• _THE PROBLEM_:
Rewrite the lines from the one containing "CRM for Employee Benefits Advisors" through the one containing "CRM for Erp Implementation Firms", swapping every "Clinics" for "Practices" and leaving everything else as it is.
[STORED DATA Boundary: Start]
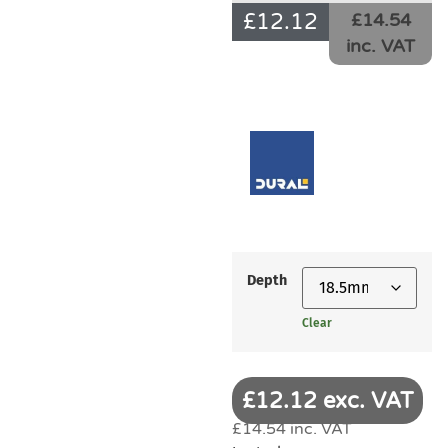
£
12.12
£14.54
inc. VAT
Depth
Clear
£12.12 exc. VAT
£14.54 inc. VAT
[STORED DATA Boundary: End]
[STORED DATA Boundary: Start]
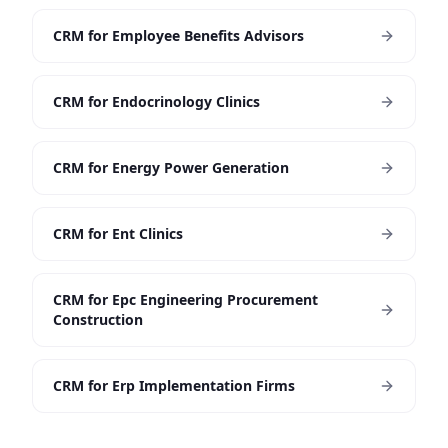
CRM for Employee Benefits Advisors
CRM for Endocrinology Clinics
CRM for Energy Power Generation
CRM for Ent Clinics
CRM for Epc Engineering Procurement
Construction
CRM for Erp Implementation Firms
[STORED DATA Boundary: End]
[STORED DATA Boundary: Start]
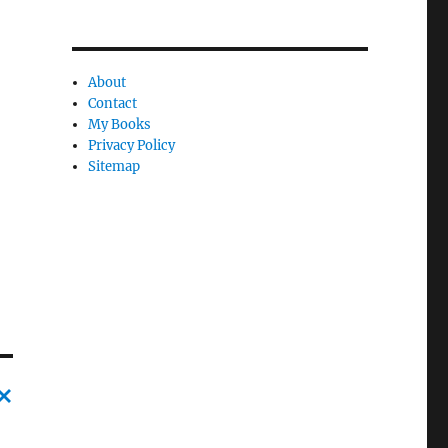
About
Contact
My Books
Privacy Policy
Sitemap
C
[STORED DATA Boundary: End]
• _SOLUTION TO THIS PROBLEM_:
CRM for Employee Benefits Advisors
CRM for Endocrinology Practices
CRM for Energy Power Generation
CRM for Ent Practices
CRM for Epc Engineering Procurement
Construction
CRM for Erp Implementation Firms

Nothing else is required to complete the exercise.